Here are a couple of screenshots from the new Services page (which I have to say I am very happy with):
Step 3: Add your contributors.
This is one part of Wix l10n that is definitely not in its favor. In order to add your translators as contributors, you need to give them admin permissions. This gives them pretty much the same permissions as you, so they are able to edit anything on your website. I would really only recommend this if you fully trust your translators, and, thankfully, you can toggle off the publishing permissions so that you can at least review their work before it is out there for the world to see.

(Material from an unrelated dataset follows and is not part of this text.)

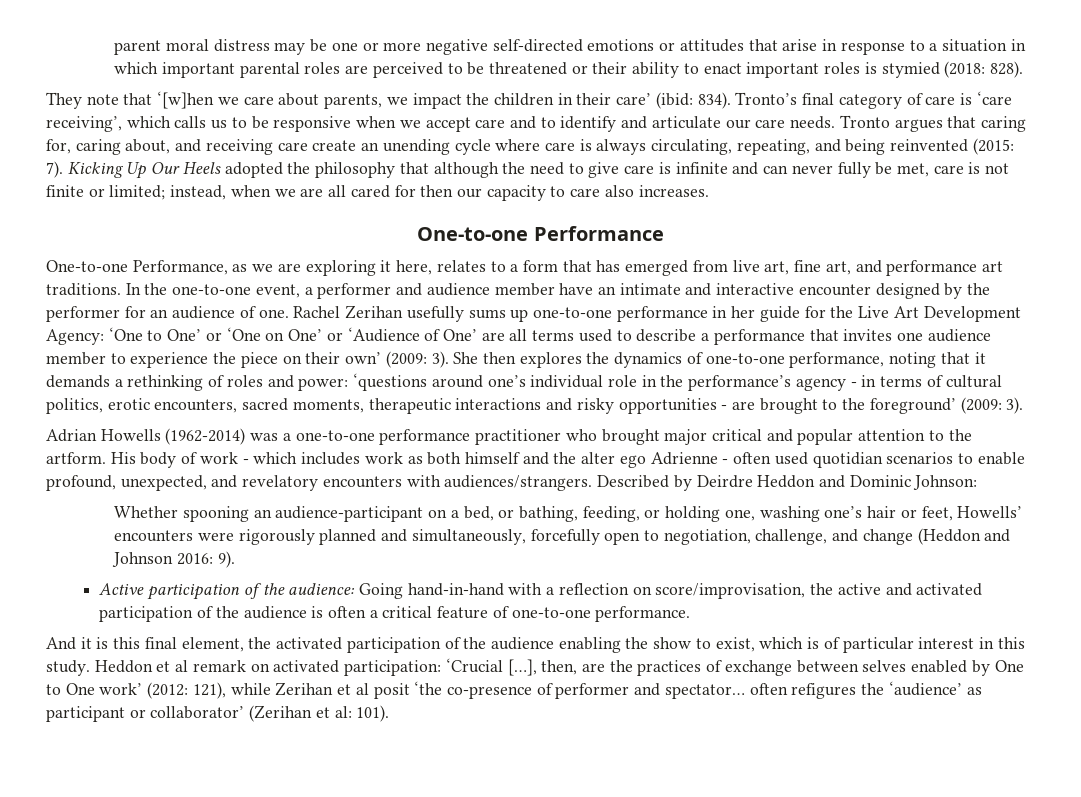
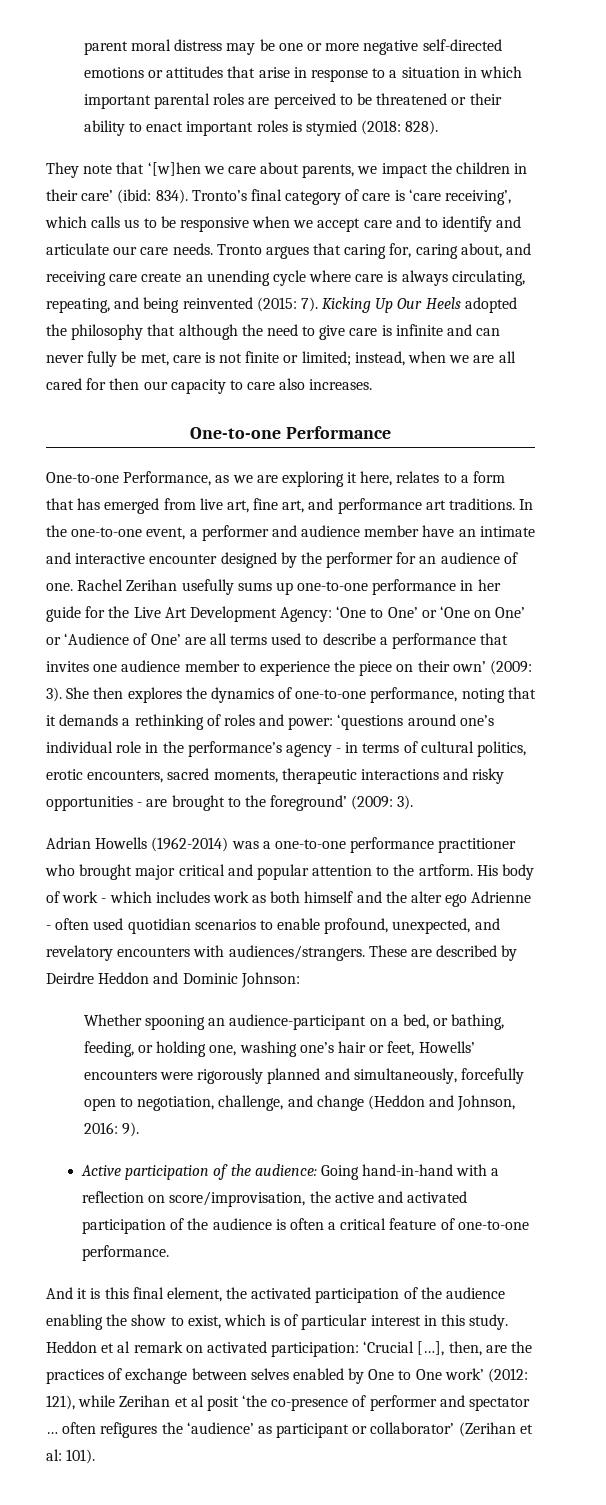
[597,475,670,488] Described -> [368,945,498,957] These are described
[112,552,174,567] Johnson -> [457,1095,516,1111] Johnson,
[664,684,745,699] spectator… -> [469,1397,531,1411] [46,1432,58,1434] spectator …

If you don’t do this, your only other option is to copy and paste all the text from your website (since there’s no “export content” function… so that’s a pain) and put it in a file to send to your translator. I’d suggest finding a translator you trust with admin permissions so you can avoid that headache.
Step 4: Get translating.
You literally double-click, and it gives you the option to translate.
This is a really nice feature because it allows you to see exactly how the translation will look on the site and if you need to change font or sizing. Keep in mind that if you change the font size or style in the menu or on a button, it will change it for all languages (also a bummer). Finding a font that worked for all of our languages (English, Spanish, French, Italian, Greek, Russian, and Chinese) was definitely a challenge. The most acceptable one that fit the website’s aesthetic was Dancing Script, but it definitely defaults to some other font for non-Latin languages that is less than ideal but at least acceptable (please excuse our non-Latin languages… these are machine translations and only used for the purpose of this project):
Step 5: Editing, proofreading, and QA
As I mentioned in Step 3, if you don’t give your translators publishing permissions, you can check to see how everything looks before the translations are visible to the public. Make sure you check to make sure that nothing is truncated and it all looks nice and tidy before publishing.

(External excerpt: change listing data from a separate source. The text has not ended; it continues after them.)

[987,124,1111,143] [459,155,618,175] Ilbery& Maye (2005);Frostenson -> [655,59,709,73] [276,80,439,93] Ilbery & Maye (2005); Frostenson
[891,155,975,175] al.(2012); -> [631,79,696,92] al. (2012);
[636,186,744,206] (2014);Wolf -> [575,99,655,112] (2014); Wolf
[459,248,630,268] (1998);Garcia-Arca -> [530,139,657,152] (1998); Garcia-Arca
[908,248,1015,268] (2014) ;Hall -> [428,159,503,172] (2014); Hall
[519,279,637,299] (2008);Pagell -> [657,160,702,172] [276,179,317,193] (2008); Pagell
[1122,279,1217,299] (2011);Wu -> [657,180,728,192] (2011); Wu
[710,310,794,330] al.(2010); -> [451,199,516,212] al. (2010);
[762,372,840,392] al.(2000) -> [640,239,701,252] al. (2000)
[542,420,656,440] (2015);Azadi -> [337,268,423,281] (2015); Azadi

Truncation is super easy to fix, since you can just drag the button edges to make the translation fit:
Step 6: Make visible and publish!
When you’re sure your translations look the way you want and you’re ready for the world to see that language on the site, go ahead and make the language visible in the Multilingual Dashboard from Step 1. Go to your site to preview it and see how your new clientele will see the site in their language!
So… Is it worth the hassle?
There is a bit of hassle involved with localizing a Wix website, and, to answer this question, it really depends on how complex the website is. Because my photography website is so simple with just six pages, localizing it was not an impossible undertaking. I also didn’t use a ton of apps and widgets to begin with, so our workarounds didn’t take us days to complete. Also, there is really no way to change the coding because Wix is so protective of their beautiful graphics (which is understandable, to an extent), so you can’t even fix the untranslatable aspects through the back end if you are familiar with coding. Everything you change will mostly have to be done from the front end because the “Developer Tools” are kind of useless.

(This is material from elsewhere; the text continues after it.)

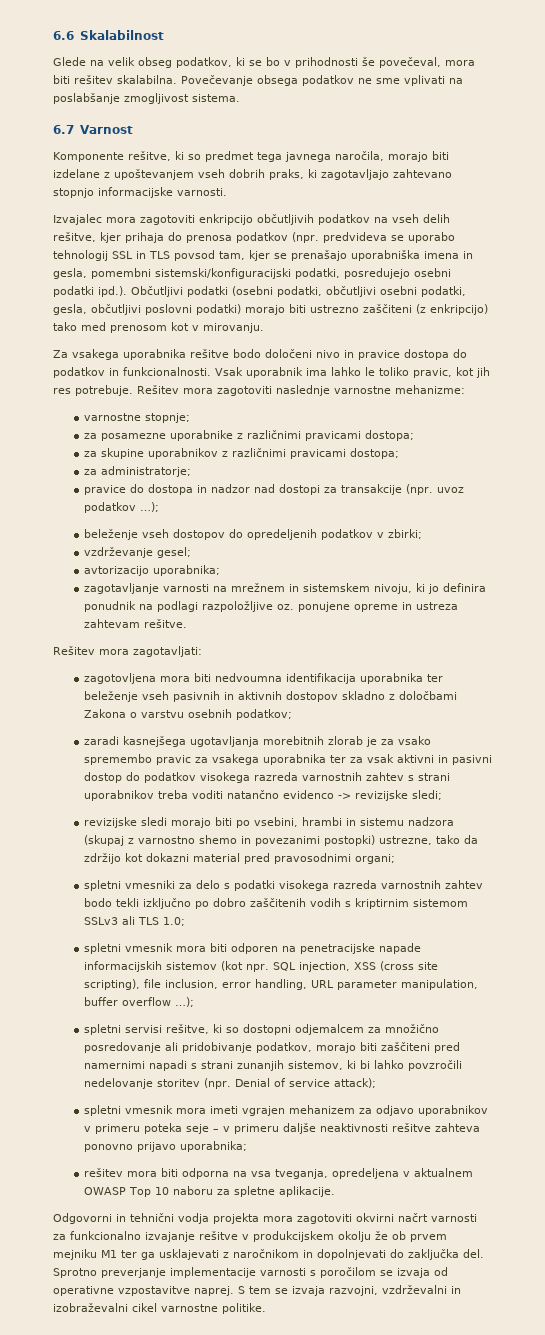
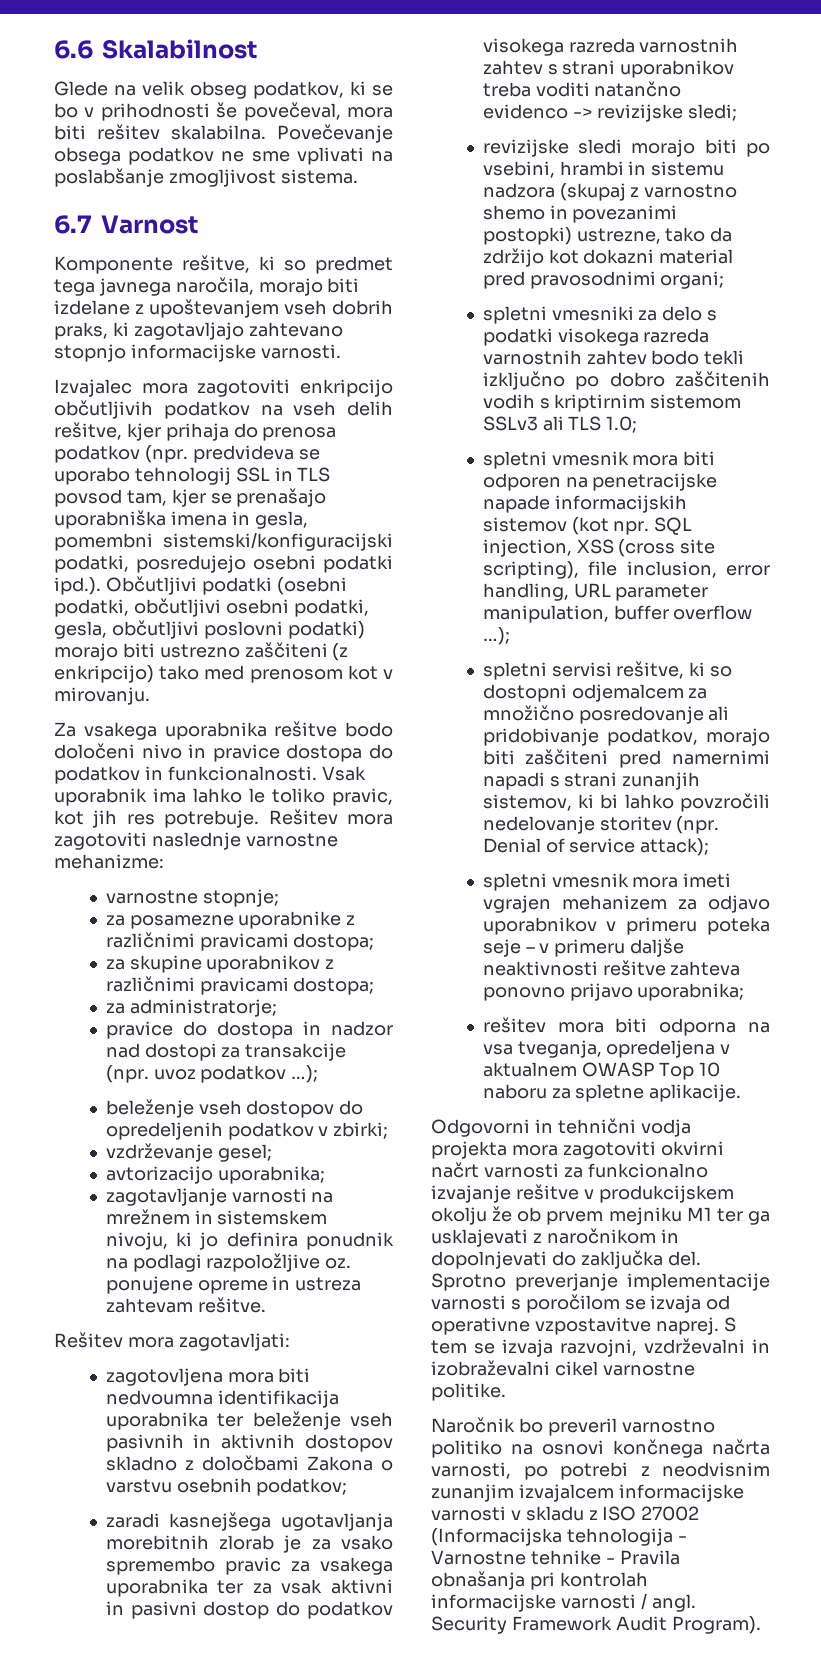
(266, 1308) none -> [431,1417,715,1436] [431,1439,770,1458] [431,1462,770,1480] [431,1484,744,1502] [431,1506,700,1521] [431,1528,687,1546] [431,1550,680,1565] [431,1571,648,1590] [431,1593,696,1612] [431,1616,761,1634] // Naročnik bo preveril varnostno politiko na osnovi končnega načrta varnosti, po potrebi z neodvisnim zunanjim izvajalcem informacijske varnosti v skladu z ISO 27002 (Informacijska tehnologija - Varnostne tehnike - Pravila obnašanja pri kontrolah informacijske varnosti / angl. Security Framework Audit Program).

If you are planning on making a website and want all that beautiful Wix Code (JavaScript) built into it without having to create all that on your own, it’s a great website platform and allows you a lot of freedom, and, if you go into your website creation with l10n already in mind, it will be much easier for you to localize the site in the long run. BUT, if you have a complicated website with lots of apps and widgets you’re not willing to get rid of, you’ll have to decide if you want a Wix website or a localized website; you probably won’t be able to have it both ways.